Rep. Mike Rogers, R-Mich., chairman of the House Intelligence Committee, said that decision had intensified a sense of uncertainty about the country's ability to root out terrorist threats.

"We really did need a decision on Friday, and what we got was lots of uncertainty," Rogers told CBS’ “Face the Nation.” "And just in my conversations over the weekend with intelligence officials, this new level of uncertainty is already having a bit of an impact on our ability to protect Americans by finding terrorists who are trying to reach into the United States."

The president also said he will require a special judge's advance approval before intelligence agencies can examine someone's data and will force analysts to keep their searches closer to suspected terrorists or organizations.

"I think that's a very difficult thing," Sen. Dianne Feinstein, D-Calif., chairman of the Senate Intelligence Committee, told NBC’s “Meet the Press.” "The whole purpose of this program is to provide instantaneous information to be able to disrupt any plot that may be taking place."

Under the surveillance program, the NSA gathers phone numbers called and the length of conversations, but not the content of the calls.

Obama said the NSA sometimes needs to tap those records to find people linked to suspected terrorists. But he said the bulk data eventually should be stored somewhere out of the government's hands. That could mean finding a way for phone companies to store the records, though some companies have balked at the idea, or it could mean creating a third-party entity to hold the records.
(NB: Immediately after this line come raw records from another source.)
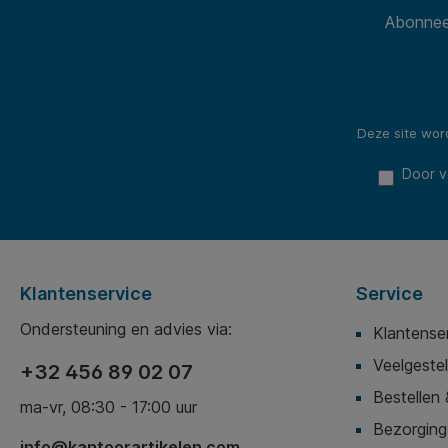
Abonneer
Deze site wo
Door v
Klantenservice
Service
Ondersteuning en advies via:
Klantense
Veelgeste
+32 456 89 02 07
Bestellen 
ma-vr, 08:30 - 17:00 uur
Bezorging,
info@kantoorartikelen.com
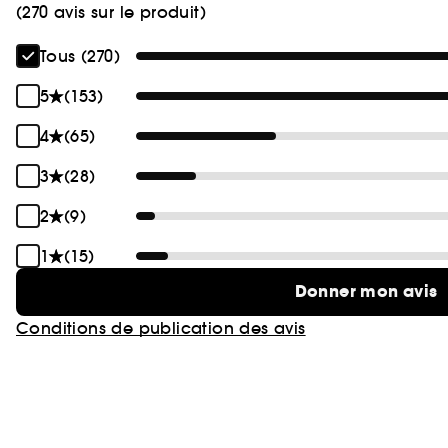
(270 avis sur le produit)
Tous (270)
5
(153)
4
(65)
3
(28)
2
(9)
1
(15)
Donner mon avis
Conditions de publication des avis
Feinstein said many Americans don't understand that threats persist a dozen years after the Sept. 11 terrorist attacks.

"New bombs are being devised,” she said. “New terrorists are emerging, new groups, actually, a new level of viciousness. And I think we need to be prepared."

However, the lawmakers did praise the president for his defense of the National Security Agency's surveillance programs.

"First, I thought it was very important that the president laid out no abuses, this was not an illegal program, it wasn't a rogue agency," Rogers said.

The surveillance programs have been under fire since former National Security Agency analyst Edward Snowden absconded with an estimated 1.7 million documents related to surveillance and other NSA operations, giving the documents to journalists around the world. Revelations in the documents sparked a furor over whether Americans have been giving up privacy protections in exchange for intelligence-gathering on terrorism.

Sen. Patrick Leahy, D-Vt., chairman of the Senate Judiciary Committee, has proposed to end the NSA's bulk data collection program, putting him at odds with his fellow Democrat Feinstein on the issue.

Leahy suggested to “Fox News Sunday” that the chamber will continue to look at legislation to make its own changes and the final product will be impacted by Attorney General Eric Holder’s testimony Jan. 29  before the Judiciary Committee.

“There’s a concern that we have gone too much into Americans’ privacy,” the Democratic lawmaker told “Fox News Sunday.” “There’s still going to be legislation on this.”

But Leahy suggested he might not fight the president on allowing the NSA's surveillance programs to continue.

“I think we have a way that we could do this," he said. "The question is, what is Congress going to do on this? ... I just think that there should be an oversight. ... I believe in going after the bad guys. ... But you still have to have some checks and balances, or you have a government that can run amok."

The Associated Press contributed to this report.